* _WORK TO COMPLETE_
[1] Reproduce the part of the WLAN flow-transfer passage that starts with "[0083] According to" and goes on through "available data rate.".
[2] Write the next part of the passage on moving WLAN flows to a faster network, picking up right after its final sentence.

* _PROVIDED PASSAGE_
When the STA is communicating on a WLAN that does not support a
data throughput rate that is high enough for the STA, then data
will accumulate in buffers at the STA, and the buffer-sizes will
grow. The STA may then request transfer of one or more flows to a
WLAN that supports a higher data throughput rate. When the STA
requests the transfer of the communication session to another WLAN
(e.g., an IEEE 802.11n WLAN, an IEEE 802.11ac WLAN), the STA also
powers on (e.g., activates, wakes up) a transmitter, receiver,
and/or transceiver that is able to communicate (e.g., able to
transmit or receive on a 2.4 GHz or 5 GHz frequency band) with the
other WLAN.
[0083] According to aspects of the present disclosure, a STA may
identify one or more flows to transfer from a first WLAN to a
second WLAN based on certain QoS parameters of the flows and then
request transfer of the flows based on which flows the STA
identifies as benefiting from moving to an IEEE 802.11n or IEEE
802.11ac WLAN. That is, if a STA identifies one or more flows that
can benefit from a higher data rate, then the STA may send a
request to a WLAN AP to transfer the identified flows to a WLAN
with a higher available data rate.

Collected data entries:
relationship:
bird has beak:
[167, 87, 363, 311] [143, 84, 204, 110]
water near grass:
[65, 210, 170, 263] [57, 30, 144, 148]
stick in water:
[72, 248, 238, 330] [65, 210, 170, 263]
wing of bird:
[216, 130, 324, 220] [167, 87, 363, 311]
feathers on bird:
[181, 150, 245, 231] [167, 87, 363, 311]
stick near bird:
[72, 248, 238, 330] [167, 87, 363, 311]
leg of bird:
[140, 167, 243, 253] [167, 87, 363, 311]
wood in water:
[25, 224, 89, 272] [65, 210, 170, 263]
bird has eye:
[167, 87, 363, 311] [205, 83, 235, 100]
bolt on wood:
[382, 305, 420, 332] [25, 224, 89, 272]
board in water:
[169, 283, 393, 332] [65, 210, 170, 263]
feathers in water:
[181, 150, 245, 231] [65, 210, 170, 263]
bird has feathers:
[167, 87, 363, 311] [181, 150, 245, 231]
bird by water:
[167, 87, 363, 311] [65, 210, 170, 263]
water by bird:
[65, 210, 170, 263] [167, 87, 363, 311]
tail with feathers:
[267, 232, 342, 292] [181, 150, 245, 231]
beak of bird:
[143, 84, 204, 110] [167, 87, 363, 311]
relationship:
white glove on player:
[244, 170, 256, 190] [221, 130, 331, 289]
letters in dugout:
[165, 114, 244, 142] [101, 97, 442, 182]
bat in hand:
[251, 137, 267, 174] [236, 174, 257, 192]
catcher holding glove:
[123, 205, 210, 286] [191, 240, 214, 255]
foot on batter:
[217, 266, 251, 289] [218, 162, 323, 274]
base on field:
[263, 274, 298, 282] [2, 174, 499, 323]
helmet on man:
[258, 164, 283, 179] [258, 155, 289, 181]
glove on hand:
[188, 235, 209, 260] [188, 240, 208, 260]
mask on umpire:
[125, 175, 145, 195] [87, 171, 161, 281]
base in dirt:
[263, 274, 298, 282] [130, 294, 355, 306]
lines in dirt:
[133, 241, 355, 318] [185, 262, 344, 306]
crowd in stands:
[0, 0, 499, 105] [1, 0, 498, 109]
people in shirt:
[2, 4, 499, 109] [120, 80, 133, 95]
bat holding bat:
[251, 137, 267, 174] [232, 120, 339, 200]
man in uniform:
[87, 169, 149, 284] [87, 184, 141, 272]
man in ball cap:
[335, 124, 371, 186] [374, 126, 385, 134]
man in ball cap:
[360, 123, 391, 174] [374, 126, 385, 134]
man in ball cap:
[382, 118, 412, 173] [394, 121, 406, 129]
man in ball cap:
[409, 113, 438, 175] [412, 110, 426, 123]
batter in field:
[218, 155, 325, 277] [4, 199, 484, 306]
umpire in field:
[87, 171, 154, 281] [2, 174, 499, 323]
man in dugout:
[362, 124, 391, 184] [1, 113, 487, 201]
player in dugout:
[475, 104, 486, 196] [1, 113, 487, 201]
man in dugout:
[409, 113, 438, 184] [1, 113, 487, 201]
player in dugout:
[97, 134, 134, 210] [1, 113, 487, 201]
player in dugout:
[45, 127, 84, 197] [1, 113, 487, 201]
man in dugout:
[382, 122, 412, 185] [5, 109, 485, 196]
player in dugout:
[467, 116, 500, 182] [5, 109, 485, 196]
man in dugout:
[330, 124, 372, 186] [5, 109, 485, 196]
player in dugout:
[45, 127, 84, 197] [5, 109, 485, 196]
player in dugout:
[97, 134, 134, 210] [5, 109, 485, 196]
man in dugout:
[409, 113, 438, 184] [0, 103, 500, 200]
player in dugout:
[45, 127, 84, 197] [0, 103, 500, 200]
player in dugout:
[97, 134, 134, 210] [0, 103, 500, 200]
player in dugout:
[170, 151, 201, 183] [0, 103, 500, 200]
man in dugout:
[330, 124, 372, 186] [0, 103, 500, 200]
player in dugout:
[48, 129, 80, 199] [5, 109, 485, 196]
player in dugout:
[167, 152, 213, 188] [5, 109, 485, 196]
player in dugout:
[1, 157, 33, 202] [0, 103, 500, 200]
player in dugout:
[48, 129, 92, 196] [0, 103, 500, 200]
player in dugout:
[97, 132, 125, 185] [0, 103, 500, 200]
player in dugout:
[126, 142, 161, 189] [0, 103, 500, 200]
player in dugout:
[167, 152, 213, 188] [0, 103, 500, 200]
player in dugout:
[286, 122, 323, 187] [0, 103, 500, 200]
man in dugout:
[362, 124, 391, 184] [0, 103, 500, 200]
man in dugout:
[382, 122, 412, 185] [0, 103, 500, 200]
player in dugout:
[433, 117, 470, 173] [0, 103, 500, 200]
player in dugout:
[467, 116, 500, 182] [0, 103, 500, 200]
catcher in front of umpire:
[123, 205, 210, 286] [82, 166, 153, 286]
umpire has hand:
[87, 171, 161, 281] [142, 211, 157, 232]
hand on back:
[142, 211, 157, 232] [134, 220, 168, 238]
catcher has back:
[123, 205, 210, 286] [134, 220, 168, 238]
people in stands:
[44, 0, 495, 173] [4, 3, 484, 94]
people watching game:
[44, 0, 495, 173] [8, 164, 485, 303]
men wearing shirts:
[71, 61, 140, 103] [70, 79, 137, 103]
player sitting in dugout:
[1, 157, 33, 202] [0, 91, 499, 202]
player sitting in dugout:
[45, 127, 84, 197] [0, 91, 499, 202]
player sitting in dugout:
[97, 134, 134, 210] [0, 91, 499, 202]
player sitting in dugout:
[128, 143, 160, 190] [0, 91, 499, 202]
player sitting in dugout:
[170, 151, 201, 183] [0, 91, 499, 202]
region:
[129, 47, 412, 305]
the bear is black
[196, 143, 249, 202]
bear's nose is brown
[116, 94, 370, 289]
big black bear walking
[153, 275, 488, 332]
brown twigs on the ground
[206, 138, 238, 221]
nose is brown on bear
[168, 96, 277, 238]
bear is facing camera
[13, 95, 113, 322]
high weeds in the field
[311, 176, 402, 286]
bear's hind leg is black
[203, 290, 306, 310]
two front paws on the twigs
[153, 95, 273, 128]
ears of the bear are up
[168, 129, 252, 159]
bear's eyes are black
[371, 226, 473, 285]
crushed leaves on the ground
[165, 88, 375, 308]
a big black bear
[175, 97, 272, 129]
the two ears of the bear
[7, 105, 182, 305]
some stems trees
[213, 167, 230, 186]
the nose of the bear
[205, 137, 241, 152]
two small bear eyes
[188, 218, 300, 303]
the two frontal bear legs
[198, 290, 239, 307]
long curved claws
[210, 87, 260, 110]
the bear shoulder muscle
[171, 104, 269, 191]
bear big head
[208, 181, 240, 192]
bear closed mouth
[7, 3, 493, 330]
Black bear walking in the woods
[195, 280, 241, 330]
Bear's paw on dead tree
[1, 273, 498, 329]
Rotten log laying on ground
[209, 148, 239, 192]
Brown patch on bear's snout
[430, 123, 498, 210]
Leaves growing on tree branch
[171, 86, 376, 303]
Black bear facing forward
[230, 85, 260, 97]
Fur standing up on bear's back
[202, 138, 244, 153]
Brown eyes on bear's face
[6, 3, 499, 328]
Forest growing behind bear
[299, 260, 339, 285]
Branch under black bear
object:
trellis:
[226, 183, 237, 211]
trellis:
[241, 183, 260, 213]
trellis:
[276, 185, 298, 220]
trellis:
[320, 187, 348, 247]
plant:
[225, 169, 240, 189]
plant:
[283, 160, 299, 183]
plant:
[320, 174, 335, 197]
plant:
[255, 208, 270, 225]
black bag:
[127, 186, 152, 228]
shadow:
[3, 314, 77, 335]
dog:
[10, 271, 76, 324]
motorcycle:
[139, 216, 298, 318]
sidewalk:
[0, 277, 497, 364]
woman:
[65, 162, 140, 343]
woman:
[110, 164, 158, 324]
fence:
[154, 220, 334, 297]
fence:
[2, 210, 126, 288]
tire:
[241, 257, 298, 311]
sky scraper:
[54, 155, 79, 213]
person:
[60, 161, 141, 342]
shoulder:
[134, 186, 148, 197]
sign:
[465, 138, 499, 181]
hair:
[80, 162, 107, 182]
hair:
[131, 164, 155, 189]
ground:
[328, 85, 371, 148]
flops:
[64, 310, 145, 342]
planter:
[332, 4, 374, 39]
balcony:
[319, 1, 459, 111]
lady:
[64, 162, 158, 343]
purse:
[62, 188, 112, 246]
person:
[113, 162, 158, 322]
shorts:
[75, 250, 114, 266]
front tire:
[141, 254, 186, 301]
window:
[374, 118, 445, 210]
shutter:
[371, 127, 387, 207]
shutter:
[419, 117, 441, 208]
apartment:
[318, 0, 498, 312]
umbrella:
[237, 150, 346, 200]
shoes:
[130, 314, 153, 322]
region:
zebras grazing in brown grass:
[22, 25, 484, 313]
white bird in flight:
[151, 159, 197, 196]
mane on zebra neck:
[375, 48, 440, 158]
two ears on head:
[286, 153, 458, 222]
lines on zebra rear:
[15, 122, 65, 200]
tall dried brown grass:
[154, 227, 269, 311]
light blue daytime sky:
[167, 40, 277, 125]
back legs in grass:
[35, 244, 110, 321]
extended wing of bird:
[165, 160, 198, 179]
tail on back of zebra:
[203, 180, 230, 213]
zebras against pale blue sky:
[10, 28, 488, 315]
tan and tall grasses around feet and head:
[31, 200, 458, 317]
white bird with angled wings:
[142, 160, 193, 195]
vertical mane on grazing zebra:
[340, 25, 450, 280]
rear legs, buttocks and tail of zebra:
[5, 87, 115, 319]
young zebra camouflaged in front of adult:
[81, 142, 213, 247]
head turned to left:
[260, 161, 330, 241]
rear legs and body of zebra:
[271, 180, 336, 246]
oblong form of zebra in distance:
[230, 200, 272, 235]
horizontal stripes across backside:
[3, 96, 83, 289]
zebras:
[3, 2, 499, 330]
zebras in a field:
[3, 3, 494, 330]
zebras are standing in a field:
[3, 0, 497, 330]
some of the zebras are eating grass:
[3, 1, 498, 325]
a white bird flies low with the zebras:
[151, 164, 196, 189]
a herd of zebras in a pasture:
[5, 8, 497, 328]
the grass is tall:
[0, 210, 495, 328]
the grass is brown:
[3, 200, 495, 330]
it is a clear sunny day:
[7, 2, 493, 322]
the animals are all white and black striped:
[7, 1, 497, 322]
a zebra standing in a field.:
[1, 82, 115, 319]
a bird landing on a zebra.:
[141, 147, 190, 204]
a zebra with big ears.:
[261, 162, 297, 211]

* _WRITTEN ANSWERS_
[1]
[0083] According to aspects of the present disclosure, a STA may
identify one or more flows to transfer from a first WLAN to a
second WLAN based on certain QoS parameters of the flows and then
request transfer of the flows based on which flows the STA
identifies as benefiting from moving to an IEEE 802.11n or IEEE
802.11ac WLAN. That is, if a STA identifies one or more flows that
can benefit from a higher data rate, then the STA may send a
request to a WLAN AP to transfer the identified flows to a WLAN
with a higher available data rate.

[2]
[0084] According to aspects of the present disclosure, a STA may
associate with one or more WLANs identify the STA with a media
access control (MAC) address that is used to identify the STA to a
WWAN. According to aspects of the present disclosure, use of a
single MAC address by the STA may facilitate fast session transfers
between a first WLAN and a second WLAN. For example, a STA may
communicate with an LTE WWAN using a MAC address, and the STA may
associate with an IEEE 802.11ah WLAN using the same MAC address and
a same or different receiver. In the example, the STA may also
associate with an IEEE 802.11ac WLAN using the same MAC address and
a different receiver of the STA.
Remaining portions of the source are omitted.